Think the Supreme Court’s decision in Citizens United was bad? A worse one may be on the horizon. To recognize the problem, it’s necessary to review some of the Court’s gnarled history on the subject of campaign finance. In Citizens United, which was decided in 2010, the Court rejected any limits on what a person or corporation (or labor union) could spend on an independent effort to help a candidate win an election. Thus the rise of Super PACs; that’s why Sheldon Adelson could spend sixty million dollars to help Mitt Romney in 2012. But, though Citizens United deregulated independent expenditures on behalf of candidates, the case said nothing about direct contributions to the candidates themselves. That’s where the new case comes in. Current federal law allows individual donors to give up to two thousand six hundred dollars to any one candidate during a single election. In addition, they can give only an aggregate hundred and twenty-three thousand dollars to candidates, political action committees, and parties over a two-year period. Shaun McCutcheon, an Alabama Republican, wants to give more money to the candidates he supports, so he has sued to invalidate the rules limiting the over-all amounts he can give. (Indeed, the patriotically minded McCutcheon wanted to give “$1,776” to enough candidates to exceed the current limits on direct contributions.) The Supreme Court will hear his case in the fall, and he has a good chance of winning.
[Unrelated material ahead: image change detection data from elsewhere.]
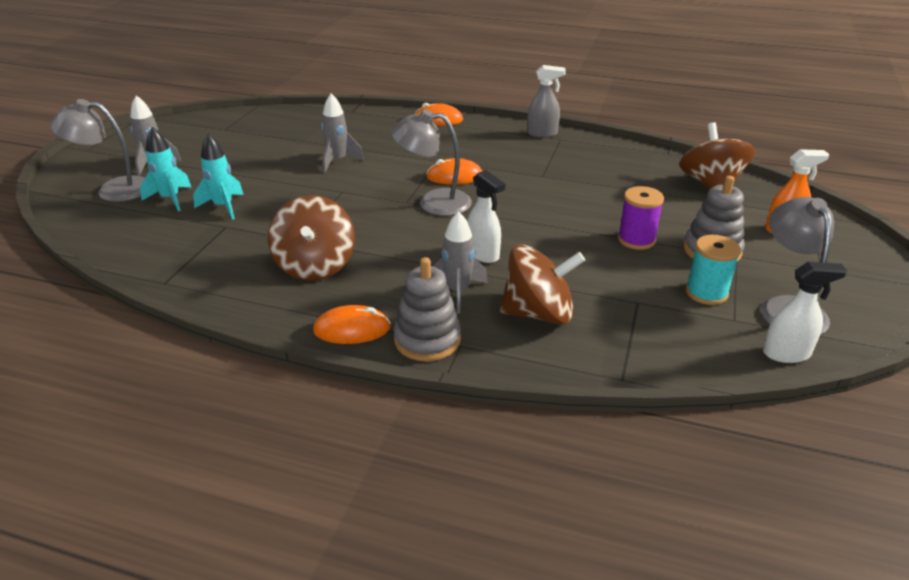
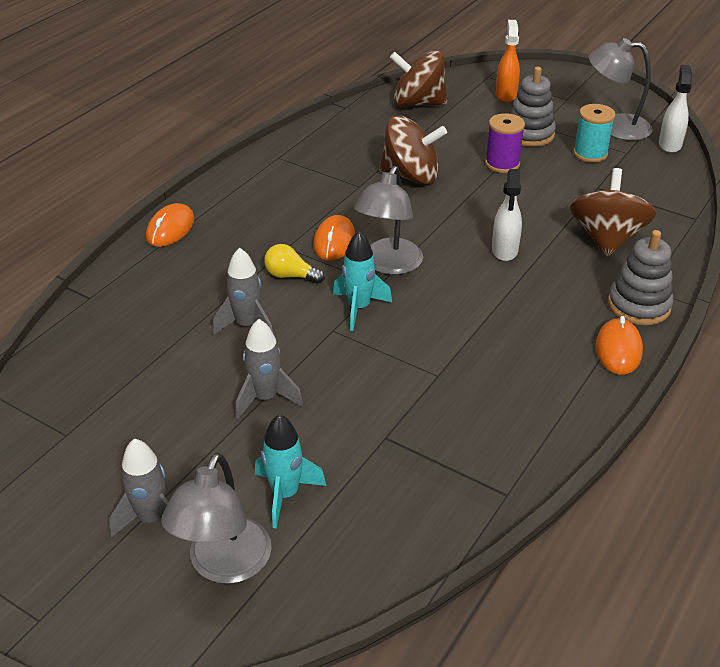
camera: 75 degrees left, 5 degrees up
turquoise rocket [193,134,244,220] -> turquoise rocket moved to [333,231,392,331]
brown spinning top [268,195,355,281] -> brown spinning top moved to [379,116,447,185]
grey rocket [433,211,488,313] -> grey rocket moved to [235,319,303,419]
white spray bottle [467,170,505,263] -> white spray bottle turned 120 degrees clockwise [492,169,522,261]
grey spray bottle [527,65,566,138] -> none
none -> yellow light bulb [264,244,325,283]

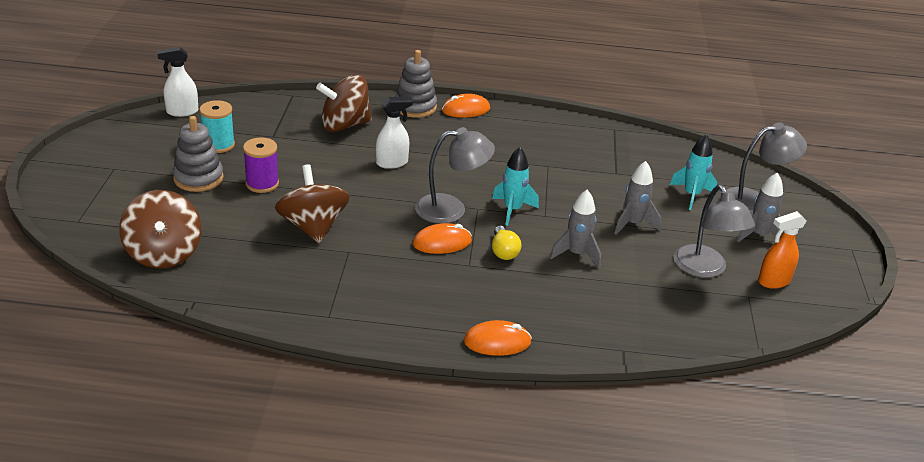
camera: 120 degrees left, 5 degrees down
orange spray bottle [496,20,520,102] -> orange spray bottle moved to [758,211,806,289]
grey lamp [588,38,653,141] -> grey lamp moved to [674,185,755,278]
To see why McCutcheon may win, one must examine the strange reasoning that governs the Supreme Court’s decisions on campaign finance. In his brief to the Justices, McCutcheon makes an argument that is breathtaking for its candor. He says that when Congress first upheld limits on contributions, in the 1976 case of Buckley v. Valeo, the limits on aggregate giving served a useful purpose. Without the ceiling, the Court explained, a person could legally “contribute massive amounts of money to a particular candidate through the use of unearmarked contributions to political committees likely to contribute to that candidate, or [make] huge contributions to the candidate’s political party.”
But that, McCutcheon points out, was before the days of Citizens United. Now, he implies, Citizens United has undermined so many of the old rules that they are kind of irrelevant at this point. Indeed, the lower-court judge who considered the McCutcheon case upheld the existing rules but raised the “possibility that Citizens United undermined the entire contribution limits scheme.”
The reason the contribution levels might be in jeopardy rests on the rationale the Justices now demand for all campaign-finance limits. According to Justice Anthony M. Kennedy’s opinion in Citizens United, the government’s interest in preventing the actuality and appearance of corruption is “limited to quid pro quo corruption.” Congress can regulate campaign contributions only to stop contributors from demanding, and receiving, quid pro quos. The Court forbids other justifications for contribution limits—like levelling the playing field. Quid pro quos are, of course, very difficult to prove. So unless the government can prove that the limits on aggregate contributions prevent quid-pro-quo corruption (and how, really, can the government do that?), these rules might fall, too.